## Source excerpt:
New York as Skyscraper
The city's spirit is captured by the Chrysler Building
By BRET STEPHENS
August 2, 2008; Page W14

Last month, Abu Dhabi's sovereign wealth fund forked over a reported $800 million for a 90% stake in New York's Chrysler Building. As with the Japanese acquisition of the equally iconic Rockefeller Center in the late 1980s, the Chrysler purchase may not wind up being a success, financially speaking. But if it was an architectural masterpiece -- or just a chunk of New York's heart -- that the oil sheiks were after, they got it.

That New Yorkers have long been in love with the Chrysler Building is not in doubt. "You can't leave New York!" the fictional Carrie Bradshaw of "Sex and the City" implores her beau when he announces his plan to move to Napa Valley. "You're the Chrysler Building! The Chrysler would be all wrong in a vineyard." Her metaphor is well chosen: Among New York's skyscrapers, the Chrysler is New York in the way that the Twin Towers never were while they stood, notwithstanding their solemn bearing and size. Even the venerable Empire State, storied and iconic, has more mass than grace. And it's a tourist trap.


Corbis
The Chrysler Building as it stood in 1930.


Not so the Chrysler, where the casual visitor cannot get beyond the lobby (though that alone is worth a trip). Instead, the building tends to be admired from afar, above all for its instantly recognizable top: the eagle-headed gargoyles, which seem ready to take wing from their perches on the 61st floor; the huge triangular windows arranged along the curves of seven concentric setbacks pushing centerward and pointing skyward; the ribbed, stainless-steel crown that sparkles by day and is lit from within at night; and, as befits any skyscraper worthy of the name, the needle-like spire.

## Given data:
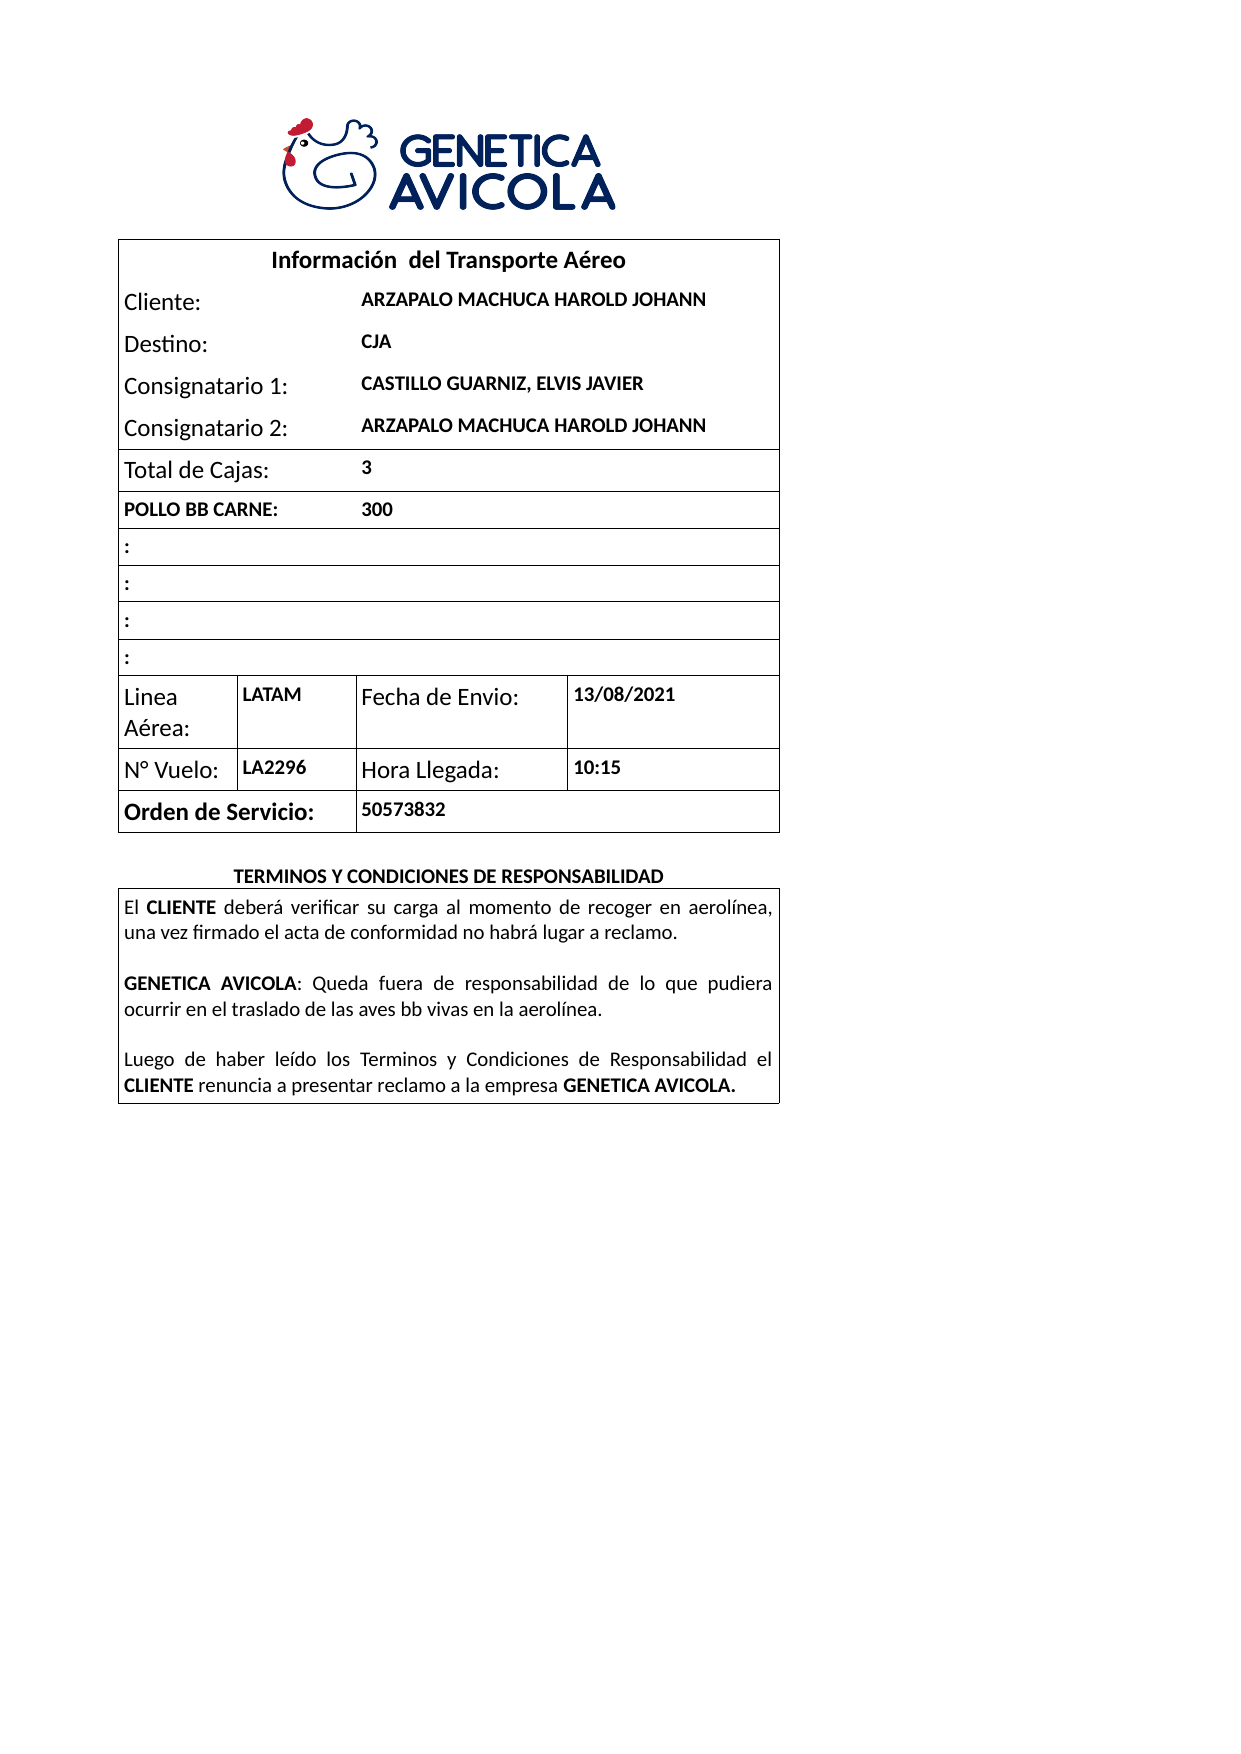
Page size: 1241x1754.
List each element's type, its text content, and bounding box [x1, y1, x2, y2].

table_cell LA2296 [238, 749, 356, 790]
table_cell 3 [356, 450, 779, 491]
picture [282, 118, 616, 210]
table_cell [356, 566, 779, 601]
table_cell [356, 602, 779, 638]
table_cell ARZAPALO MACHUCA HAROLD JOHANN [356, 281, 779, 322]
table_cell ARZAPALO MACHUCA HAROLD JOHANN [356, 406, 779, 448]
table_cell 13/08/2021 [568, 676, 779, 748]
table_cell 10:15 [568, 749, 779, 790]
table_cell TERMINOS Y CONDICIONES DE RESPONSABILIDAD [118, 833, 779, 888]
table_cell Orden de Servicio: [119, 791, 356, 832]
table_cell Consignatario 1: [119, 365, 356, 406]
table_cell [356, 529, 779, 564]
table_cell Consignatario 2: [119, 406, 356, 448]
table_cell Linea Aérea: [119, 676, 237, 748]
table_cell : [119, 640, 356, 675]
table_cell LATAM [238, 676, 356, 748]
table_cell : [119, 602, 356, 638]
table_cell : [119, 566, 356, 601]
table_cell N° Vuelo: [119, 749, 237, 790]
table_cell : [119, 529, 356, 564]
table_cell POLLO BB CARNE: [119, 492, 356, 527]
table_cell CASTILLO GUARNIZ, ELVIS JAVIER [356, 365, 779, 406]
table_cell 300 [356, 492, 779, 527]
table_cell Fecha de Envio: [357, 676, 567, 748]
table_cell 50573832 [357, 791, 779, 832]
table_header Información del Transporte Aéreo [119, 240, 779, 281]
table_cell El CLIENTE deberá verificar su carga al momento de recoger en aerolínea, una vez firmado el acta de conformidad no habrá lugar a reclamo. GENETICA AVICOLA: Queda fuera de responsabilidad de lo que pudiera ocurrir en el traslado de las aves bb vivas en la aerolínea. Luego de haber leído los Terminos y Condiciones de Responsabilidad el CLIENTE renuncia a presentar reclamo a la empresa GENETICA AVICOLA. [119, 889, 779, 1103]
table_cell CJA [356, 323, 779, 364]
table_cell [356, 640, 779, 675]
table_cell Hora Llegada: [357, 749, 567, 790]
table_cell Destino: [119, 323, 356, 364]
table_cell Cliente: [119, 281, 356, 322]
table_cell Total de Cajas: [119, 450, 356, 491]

--

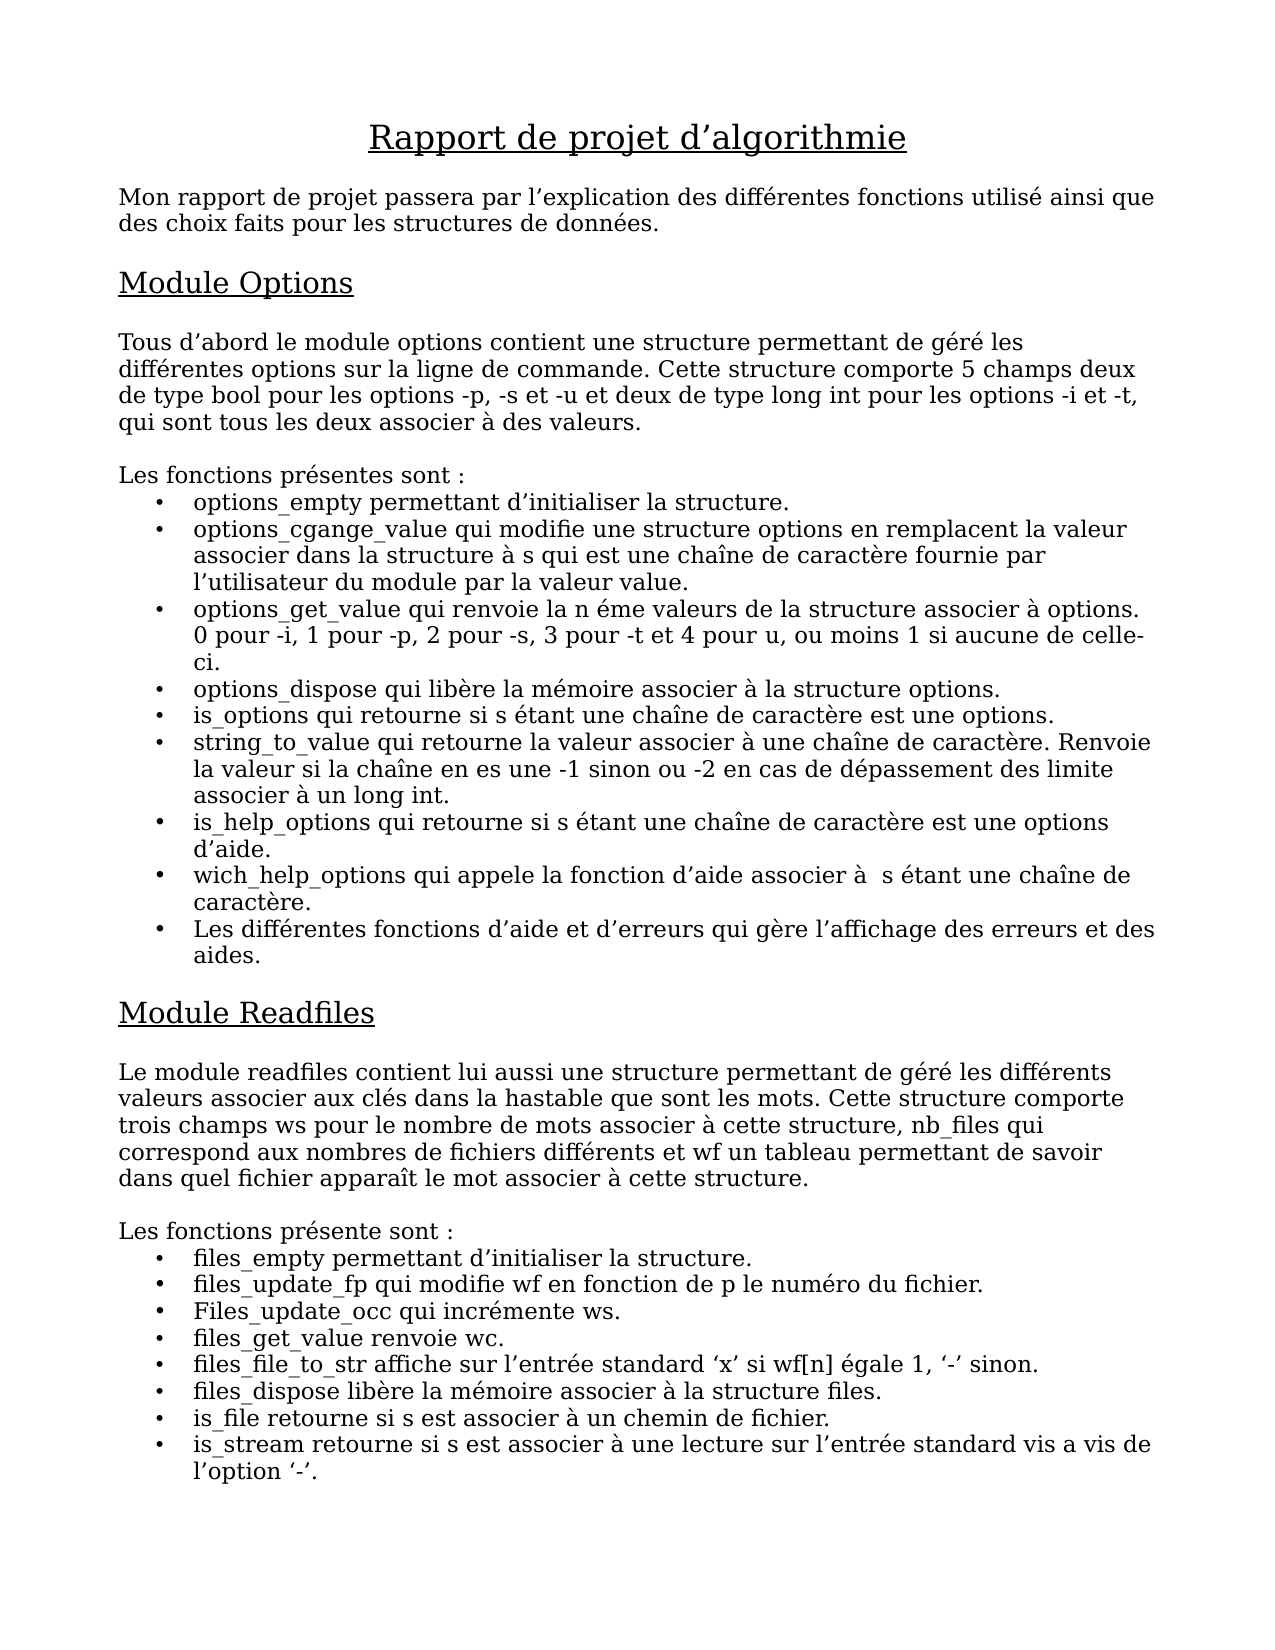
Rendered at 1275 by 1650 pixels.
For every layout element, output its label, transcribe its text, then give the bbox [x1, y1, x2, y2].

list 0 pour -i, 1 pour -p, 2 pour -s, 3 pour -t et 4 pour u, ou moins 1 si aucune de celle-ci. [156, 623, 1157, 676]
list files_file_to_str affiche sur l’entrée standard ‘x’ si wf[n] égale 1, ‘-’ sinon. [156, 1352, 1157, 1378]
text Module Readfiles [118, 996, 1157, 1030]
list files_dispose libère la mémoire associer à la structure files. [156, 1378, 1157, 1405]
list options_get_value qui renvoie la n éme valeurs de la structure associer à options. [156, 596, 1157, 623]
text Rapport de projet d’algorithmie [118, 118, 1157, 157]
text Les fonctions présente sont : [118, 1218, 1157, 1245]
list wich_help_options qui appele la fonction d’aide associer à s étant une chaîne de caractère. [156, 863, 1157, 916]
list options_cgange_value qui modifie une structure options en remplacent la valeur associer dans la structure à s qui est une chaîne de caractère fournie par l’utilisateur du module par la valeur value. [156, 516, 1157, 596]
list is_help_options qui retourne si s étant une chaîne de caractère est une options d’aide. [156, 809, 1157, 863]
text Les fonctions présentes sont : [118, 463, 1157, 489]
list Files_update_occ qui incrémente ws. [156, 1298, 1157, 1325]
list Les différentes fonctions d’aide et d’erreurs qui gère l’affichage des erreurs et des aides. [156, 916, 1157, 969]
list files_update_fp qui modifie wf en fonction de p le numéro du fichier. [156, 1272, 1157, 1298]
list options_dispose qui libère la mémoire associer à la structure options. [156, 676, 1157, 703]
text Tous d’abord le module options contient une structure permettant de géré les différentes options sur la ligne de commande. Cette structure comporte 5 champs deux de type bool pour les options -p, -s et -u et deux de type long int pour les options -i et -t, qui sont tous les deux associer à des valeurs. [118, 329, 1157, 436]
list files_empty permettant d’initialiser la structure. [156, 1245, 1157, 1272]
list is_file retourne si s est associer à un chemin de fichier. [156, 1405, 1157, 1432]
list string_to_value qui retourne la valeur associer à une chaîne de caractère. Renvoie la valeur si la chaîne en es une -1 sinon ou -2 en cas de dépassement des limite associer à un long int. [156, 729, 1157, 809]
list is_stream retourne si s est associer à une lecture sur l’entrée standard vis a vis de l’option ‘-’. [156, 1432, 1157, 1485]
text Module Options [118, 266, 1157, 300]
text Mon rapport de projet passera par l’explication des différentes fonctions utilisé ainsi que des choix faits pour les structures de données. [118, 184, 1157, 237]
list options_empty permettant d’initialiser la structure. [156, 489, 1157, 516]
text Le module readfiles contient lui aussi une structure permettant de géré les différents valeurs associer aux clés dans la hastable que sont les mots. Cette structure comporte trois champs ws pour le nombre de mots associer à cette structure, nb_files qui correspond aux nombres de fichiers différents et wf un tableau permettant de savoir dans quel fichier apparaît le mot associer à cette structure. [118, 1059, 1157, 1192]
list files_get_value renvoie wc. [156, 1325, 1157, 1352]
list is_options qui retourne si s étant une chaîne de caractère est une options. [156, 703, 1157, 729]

--

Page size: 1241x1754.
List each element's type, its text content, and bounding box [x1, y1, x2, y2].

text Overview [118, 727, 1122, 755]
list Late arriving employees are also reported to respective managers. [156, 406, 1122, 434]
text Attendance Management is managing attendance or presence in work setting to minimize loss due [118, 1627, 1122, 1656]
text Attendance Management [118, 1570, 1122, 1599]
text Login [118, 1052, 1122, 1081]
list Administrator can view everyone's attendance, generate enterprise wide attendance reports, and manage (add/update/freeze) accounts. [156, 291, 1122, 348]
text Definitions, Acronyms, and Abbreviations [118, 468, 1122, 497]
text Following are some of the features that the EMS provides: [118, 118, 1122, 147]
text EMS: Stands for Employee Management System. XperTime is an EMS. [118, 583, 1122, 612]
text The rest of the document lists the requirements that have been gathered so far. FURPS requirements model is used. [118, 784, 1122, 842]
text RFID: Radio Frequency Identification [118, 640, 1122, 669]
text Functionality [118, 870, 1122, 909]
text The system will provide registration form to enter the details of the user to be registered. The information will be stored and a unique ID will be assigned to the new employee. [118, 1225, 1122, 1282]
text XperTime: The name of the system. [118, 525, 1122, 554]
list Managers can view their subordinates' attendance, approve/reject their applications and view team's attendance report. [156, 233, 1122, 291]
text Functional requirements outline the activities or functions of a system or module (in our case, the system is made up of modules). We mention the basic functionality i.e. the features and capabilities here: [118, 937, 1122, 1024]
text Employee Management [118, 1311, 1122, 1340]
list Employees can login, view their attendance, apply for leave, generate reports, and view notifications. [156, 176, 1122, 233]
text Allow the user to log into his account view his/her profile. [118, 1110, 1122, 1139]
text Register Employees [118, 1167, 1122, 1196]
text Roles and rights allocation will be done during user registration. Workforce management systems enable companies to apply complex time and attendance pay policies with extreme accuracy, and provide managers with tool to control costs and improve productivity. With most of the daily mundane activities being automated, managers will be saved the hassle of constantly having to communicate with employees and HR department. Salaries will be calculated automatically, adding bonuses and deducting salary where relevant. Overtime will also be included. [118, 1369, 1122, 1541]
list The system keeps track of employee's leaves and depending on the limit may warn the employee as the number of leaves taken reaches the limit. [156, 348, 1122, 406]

## Task set:
**1)** Which features of the Chrysler Building's top does the Chrysler Building article list? Name every one.
**2)** How would you render this sentence from the Chrysler Building article in Spanish: "That New Yorkers have long been in love with the Chrysler Building is not in doubt."?
**3)** Reproduce the part of the Chrysler Building article that opens with the words containing "That New Yorkers" and closes with "a tourist trap.".

## Responses by task:
**1)**
- The eagle-headed gargoyles on the 61st floor
- The huge triangular windows along the curves of seven concentric setbacks
- The ribbed, stainless-steel crown
- The needle-like spire

**2)** No cabe duda de que los neoyorquinos llevan mucho tiempo enamorados del edificio Chrysler.

**3)**
That New Yorkers have long been in love with the Chrysler Building is not in doubt. "You can't leave New York!" the fictional Carrie Bradshaw of "Sex and the City" implores her beau when he announces his plan to move to Napa Valley. "You're the Chrysler Building! The Chrysler would be all wrong in a vineyard." Her metaphor is well chosen: Among New York's skyscrapers, the Chrysler is New York in the way that the Twin Towers never were while they stood, notwithstanding their solemn bearing and size. Even the venerable Empire State, storied and iconic, has more mass than grace. And it's a tourist trap.